| SOURCE RECORDS |
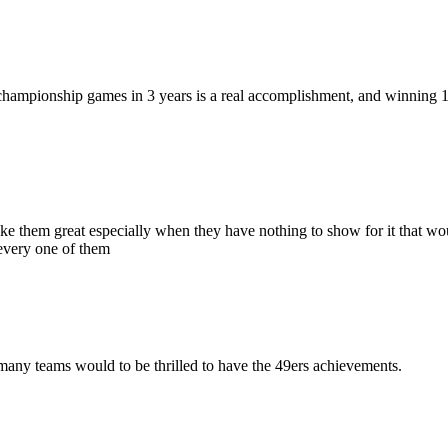
ampionship games in 3 years is a real accomplishment, and winning 1 of 
e them great especially when they have nothing to show for it that wou
 every one of them
 many teams would to be thrilled to have the 49ers achievements.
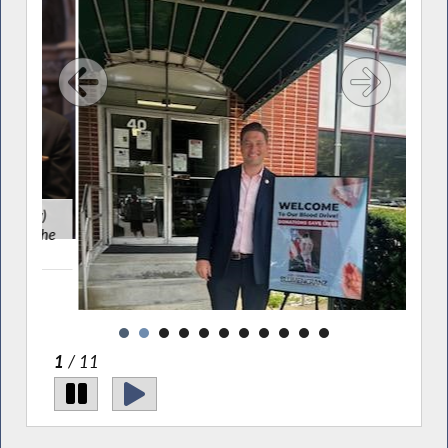
y)
As
 the
speak
1
/ 11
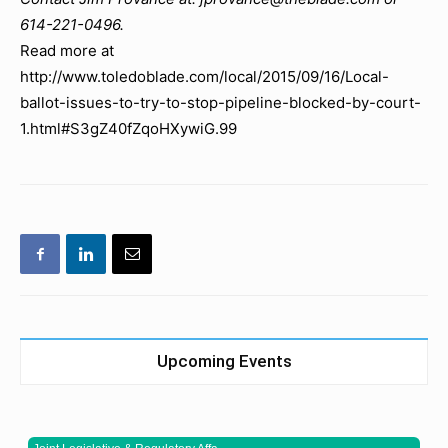
614-221-0496.
Read more at
http://www.toledoblade.com/local/2015/09/16/Local-
ballot-issues-to-try-to-stop-pipeline-blocked-by-court-
1.html#S3gZ40fZqoHXywiG.99
Upcoming Events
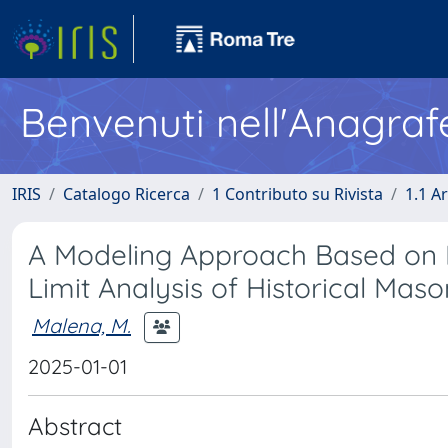
Benvenuti nell'Anagraf
IRIS
Catalogo Ricerca
1 Contributo su Rivista
1.1 Ar
A Modeling Approach Based on P
Limit Analysis of Historical Maso
Malena, M.
2025-01-01
Abstract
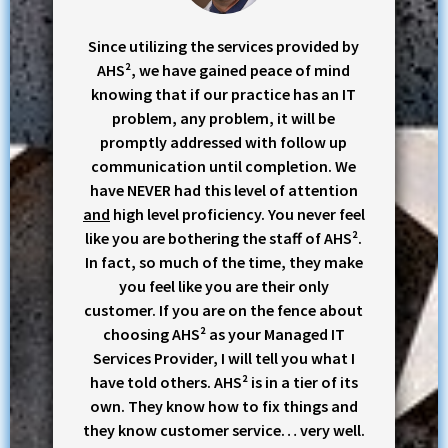
Since utilizing the services provided by
AHS², we have gained peace of mind
knowing that if our practice has an IT
problem, any problem, it will be
promptly addressed with follow up
communication until completion. We
have NEVER had this level of attention
and
high level proficiency. You never feel
like you are bothering the staff of AHS².
In fact, so much of the time, they make
you feel like you are their only
customer. If you are on the fence about
choosing AHS² as your Managed IT
Services Provider, I will tell you what I
have told others. AHS² is in a tier of its
own. They know how to fix things and
they know customer service… very well.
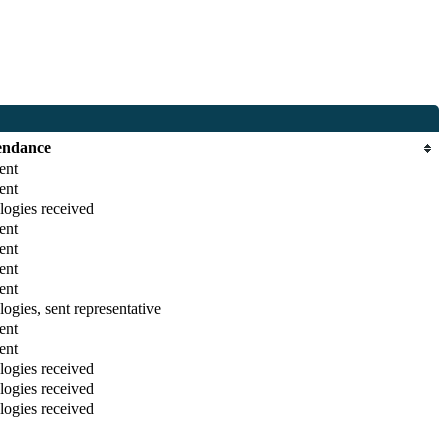
endance
ent
ent
ogies received
ent
ent
ent
ent
ogies, sent representative
ent
ent
ogies received
ogies received
ogies received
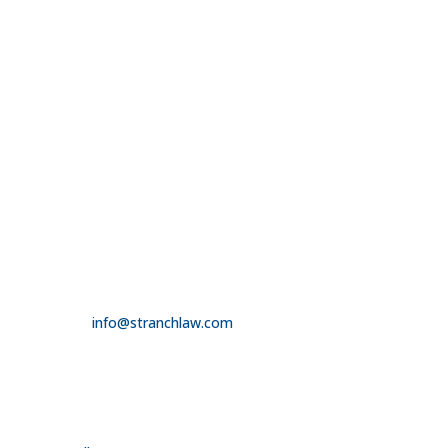

314.390.6750
LAS VEGAS

3100 W. Charleston Boulevard
Suite 208
Las Vegas, NV 89102

725.235.9750

info@stranchlaw.com
FOLLOW US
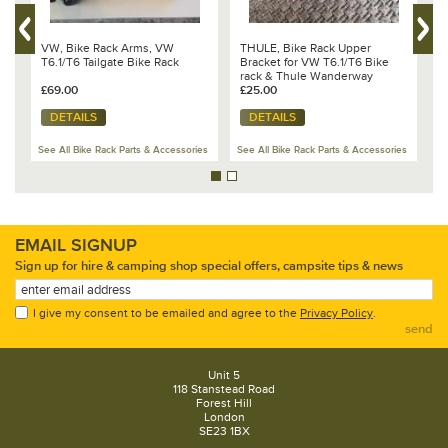
VW
VW, Bike Rack Arms, VW
THULE, Bike Rack Upper
T
T6.1/T6 Tailgate Bike Rack
Bracket for VW T6.1/T6 Bike
T
rack & Thule Wanderway
W
£69.00
£25.00
£
DETAILS
DETAILS
es
See All Bike Rack Parts & Accessories
See All Bike Rack Parts & Accessories
Se
EMAIL SIGNUP
Sign up for hire & camping shop special offers, campsite tips & news
I give my consent to be emailed and agree to the
Privacy Policy
.
send
Unit 5
118 Stanstead Road
Forest Hill
London
SE23 1BX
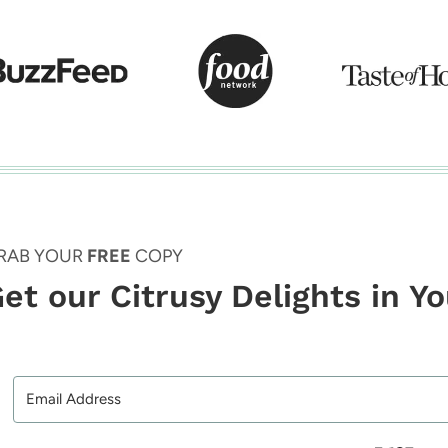
RAB YOUR
FREE
COPY
et our Citrusy Delights in Y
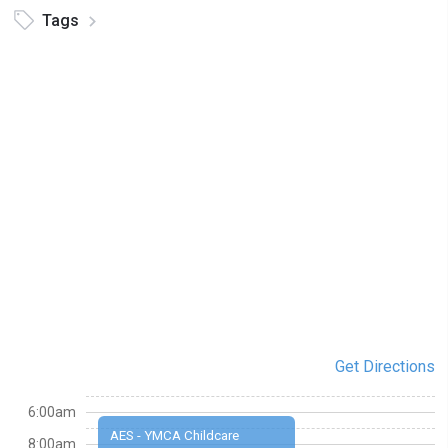
Tags
Get Directions
6:00am
AES - YMCA Childcare
8:00am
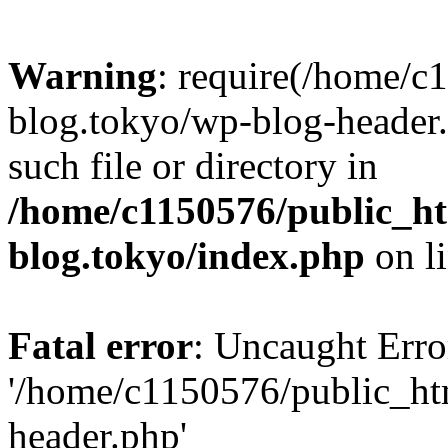
Warning
: require(/home/c
blog.tokyo/wp-blog-header.
such file or directory in
/home/c1150576/public_ht
blog.tokyo/index.php
on l
Fatal error
: Uncaught Erro
'/home/c1150576/public_htm
header.php'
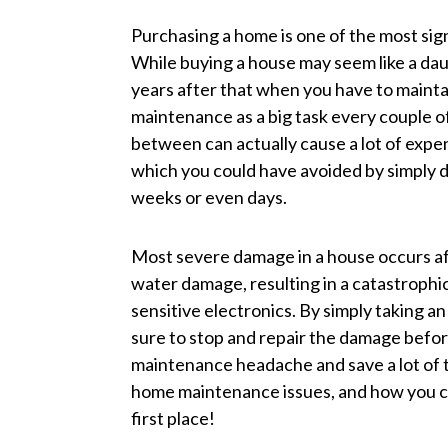
Purchasing a home is one of the most signi
While buying a house may seem like a daun
years after that when you have to maint
maintenance as a big task every couple o
between can actually cause a lot of exp
which you could have avoided by simply d
weeks or even days.
Most severe damage in a house occurs af
water damage, resulting in a catastrophic
sensitive electronics. By simply taking 
sure to stop and repair the damage befo
maintenance headache and save a lot of 
home maintenance issues, and how you c
first place!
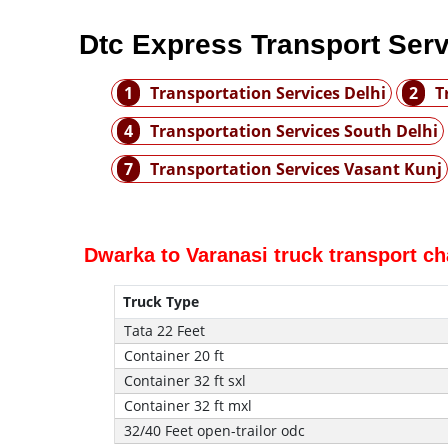
Dtc Express Transport Ser
1
Transportation Services Delhi
2
T
4
Transportation Services South Delhi
7
Transportation Services Vasant Kunj
Dwarka to Varanasi truck transport c
Truck Type
Tata 22 Feet
Container 20 ft
Container 32 ft sxl
Container 32 ft mxl
32/40 Feet open-trailor odc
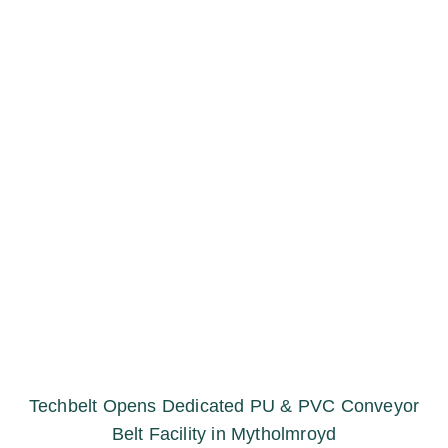
Techbelt Opens Dedicated PU & PVC Conveyor
Belt Facility in Mytholmroyd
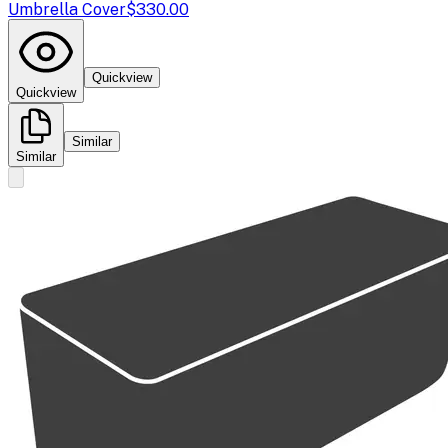
Umbrella Cover
$330.00
Quickview
Quickview
Similar
Similar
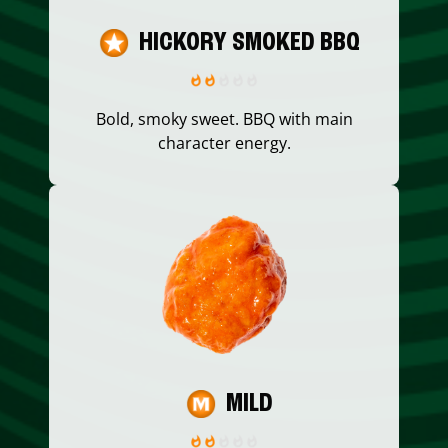
HICKORY SMOKED BBQ
Bold, smoky sweet. BBQ with main
character energy.
MILD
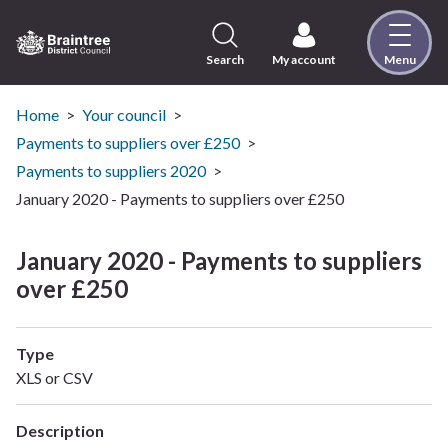
Skip
to
content
Search
My account
Menu
Logo:
Visit
the
Home
Your council
Braintree
Payments to suppliers over £250
District
Payments to suppliers 2020
Council
January 2020 - Payments to suppliers over £250
home
page
January 2020 - Payments to suppliers
over £250
Type
XLS or CSV
Description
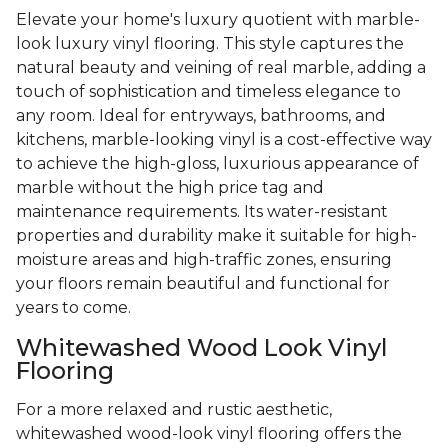
Elevate your home's luxury quotient with marble-
look luxury vinyl flooring. This style captures the
natural beauty and veining of real marble, adding a
touch of sophistication and timeless elegance to
any room. Ideal for entryways, bathrooms, and
kitchens, marble-looking vinyl is a cost-effective way
to achieve the high-gloss, luxurious appearance of
marble without the high price tag and
maintenance requirements. Its water-resistant
properties and durability make it suitable for high-
moisture areas and high-traffic zones, ensuring
your floors remain beautiful and functional for
years to come.
Whitewashed Wood Look Vinyl
Flooring
For a more relaxed and rustic aesthetic,
whitewashed wood-look vinyl flooring offers the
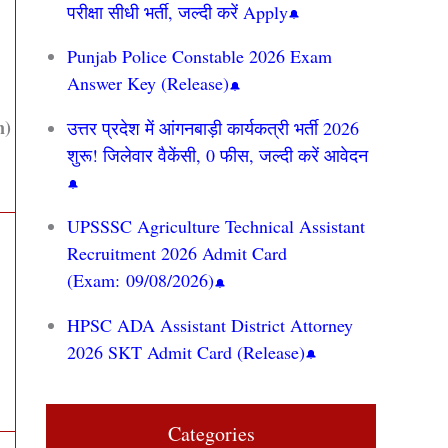
परीक्षा सीधी भर्ती, जल्दी करें Apply
Punjab Police Constable 2026 Exam
Answer Key (Release)
n)
उत्तर प्रदेश में आंगनबाड़ी कार्यकत्री भर्ती 2026
शुरू! जिलेवार वैकेंसी, 0 फीस, जल्दी करें आवेदन
UPSSSC Agriculture Technical Assistant
Recruitment 2026 Admit Card
(Exam: 09/08/2026)
HPSC ADA Assistant District Attorney
2026 SKT Admit Card (Release)
Categories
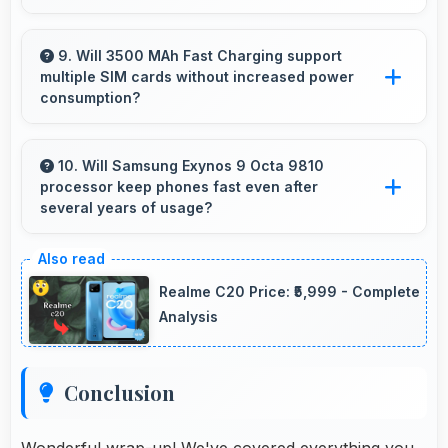
Yes, ₹70,000 makes upgrading easier by
keeping costs reasonable and manageable for
9. Will 3500 MAh Fast Charging support
multiple SIM cards without increased power
users.
consumption?
Yes, 3500 MAh Fast Charging efficiently
manages dual SIM functionality without
10. Will Samsung Exynos 9 Octa 9810
processor keep phones fast even after
significant power drain.
several years of usage?
Yes, Samsung Exynos 9 Octa 9810 maintains
performance over years through durable
Realme C20 Price: ₹5,999 - Complete
design and software optimization.
Analysis
Conclusion
Wonderful wrap-up! We've covered everything you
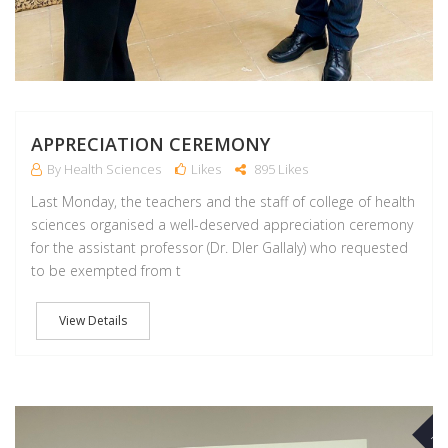
APPRECIATION CEREMONY
By Health Sciences
Likes
895 Likes
Last Monday, the teachers and the staff of college of health
sciences organised a well-deserved appreciation ceremony
for the assistant professor (Dr. Dler Gallaly) who requested
to be exempted from t
View Details
NO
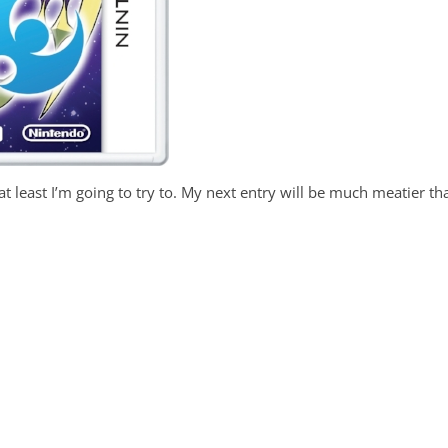
 least I’m going to try to. My next entry will be much meatier th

| WHAT TO DO |
Transcribe the text read from every one of the items above, reproducing each line precisely and leaving out the pictures.

| OUTPUT FOR THIS EXERCISE |
ampionship games in 3 years is a real accomplishment, and winning 1 of 
e them great especially when they have nothing to show for it that wou
 every one of them
 many teams would to be thrilled to have the 49ers achievements.
y)
As
 the
speak
1
/ 11
614-221-0496.
Read more at
http://www.toledoblade.com/local/2015/09/16/Local-
ballot-issues-to-try-to-stop-pipeline-blocked-by-court-
1.html#S3gZ40fZqoHXywiG.99
Upcoming Events
Benvenuti nell'Anagraf
IRIS
Catalogo Ricerca
1 Contributo su Rivista
1.1 Ar
A Modeling Approach Based on P
Limit Analysis of Historical Maso
Malena, M.
2025-01-01
Abstract
Since utilizing the services provided by
AHS², we have gained peace of mind
knowing that if our practice has an IT
problem, any problem, it will be
promptly addressed with follow up
communication until completion. We
have NEVER had this level of attention
and
high level proficiency. You never feel
like you are bothering the staff of AHS².
In fact, so much of the time, they make
you feel like you are their only
customer. If you are on the fence about
choosing AHS² as your Managed IT
Services Provider, I will tell you what I
have told others. AHS² is in a tier of its
own. They know how to fix things and
they know customer service… very well.
endance
ent
ent
ogies received
ent
ent
ent
ent
ogies, sent representative
ent
ent
ogies received
ogies received
ogies received

314.390.6750
LAS VEGAS

3100 W. Charleston Boulevard
Suite 208
Las Vegas, NV 89102

725.235.9750

info@stranchlaw.com
FOLLOW US
VW
VW, Bike Rack Arms, VW
THULE, Bike Rack Upper
T
T6.1/T6 Tailgate Bike Rack
Bracket for VW T6.1/T6 Bike
T
rack & Thule Wanderway
W
£69.00
£25.00
£
DETAILS
DETAILS
es
See All Bike Rack Parts & Accessories
See All Bike Rack Parts & Accessories
Se
EMAIL SIGNUP
Sign up for hire & camping shop special offers, campsite tips & news
I give my consent to be emailed and agree to the
Privacy Policy
.
send
Unit 5
118 Stanstead Road
Forest Hill
London
SE23 1BX
RAB YOUR
FREE
COPY
et our Citrusy Delights in Y
Tags
Get Directions
6:00am
AES - YMCA Childcare
8:00am
Warning
: require(/home/c
blog.tokyo/wp-blog-header.
such file or directory in
/home/c1150576/public_ht
blog.tokyo/index.php
on l
Fatal error
: Uncaught Erro
'/home/c1150576/public_htm
header.php'
Purchasing a home is one of the most signi
While buying a house may seem like a daun
years after that when you have to maint
maintenance as a big task every couple o
between can actually cause a lot of exp
which you could have avoided by simply d
weeks or even days.
Most severe damage in a house occurs af
water damage, resulting in a catastrophic
sensitive electronics. By simply taking 
sure to stop and repair the damage befo
maintenance headache and save a lot of 
home maintenance issues, and how you c
first place!
Dtc Express Transport Ser
1
Transportation Services Delhi
2
T
4
Transportation Services South Delhi
7
Transportation Services Vasant Kunj
Dwarka to Varanasi truck transport c
Truck Type
Tata 22 Feet
Container 20 ft
Container 32 ft sxl
Container 32 ft mxl
32/40 Feet open-trailor odc
Techbelt Opens Dedicated PU & PVC Conveyor
Belt Facility in Mytholmroyd
Umbrella Cover
$330.00
Quickview
Quickview
Similar
Similar
HICKORY SMOKED BBQ
Bold, smoky sweet. BBQ with main
character energy.
MILD
Skip
to
content
Search
My account
Menu
Logo:
Visit
the
Home
Your council
Braintree
Payments to suppliers over £250
District
Payments to suppliers 2020
Council
January 2020 - Payments to suppliers over £250
home
page
January 2020 - Payments to suppliers
over £250
Type
XLS or CSV
Description
Elevate your home's luxury quotient with marble-
look luxury vinyl flooring. This style captures the
natural beauty and veining of real marble, adding a
touch of sophistication and timeless elegance to
any room. Ideal for entryways, bathrooms, and
kitchens, marble-looking vinyl is a cost-effective way
to achieve the high-gloss, luxurious appearance of
marble without the high price tag and
maintenance requirements. Its water-resistant
properties and durability make it suitable for high-
moisture areas and high-traffic zones, ensuring
your floors remain beautiful and functional for
years to come.
Whitewashed Wood Look Vinyl
Flooring
For a more relaxed and rustic aesthetic,
whitewashed wood-look vinyl flooring offers the
परीक्षा सीधी भर्ती, जल्दी करें Apply
Punjab Police Constable 2026 Exam
Answer Key (Release)
n)
उत्तर प्रदेश में आंगनबाड़ी कार्यकत्री भर्ती 2026
शुरू! जिलेवार वैकेंसी, 0 फीस, जल्दी करें आवेदन
UPSSSC Agriculture Technical Assistant
Recruitment 2026 Admit Card
(Exam: 09/08/2026)
HPSC ADA Assistant District Attorney
2026 SKT Admit Card (Release)
Categories
Yes, ₹70,000 makes upgrading easier by
keeping costs reasonable and manageable for
9. Will 3500 MAh Fast Charging support
multiple SIM cards without increased power
users.
consumption?
Yes, 3500 MAh Fast Charging efficiently
manages dual SIM functionality without
10. Will Samsung Exynos 9 Octa 9810
processor keep phones fast even after
significant power drain.
several years of usage?
Yes, Samsung Exynos 9 Octa 9810 maintains
performance over years through durable
Realme C20 Price: ₹5,999 - Complete
design and software optimization.
Analysis
Conclusion
Wonderful wrap-up! We've covered everything you
APPRECIATION CEREMONY
By Health Sciences
Likes
895 Likes
Last Monday, the teachers and the staff of college of health
sciences organised a well-deserved appreciation ceremony
for the assistant professor (Dr. Dler Gallaly) who requested
to be exempted from t
View Details
NO
 least I’m going to try to. My next entry will be much meatier th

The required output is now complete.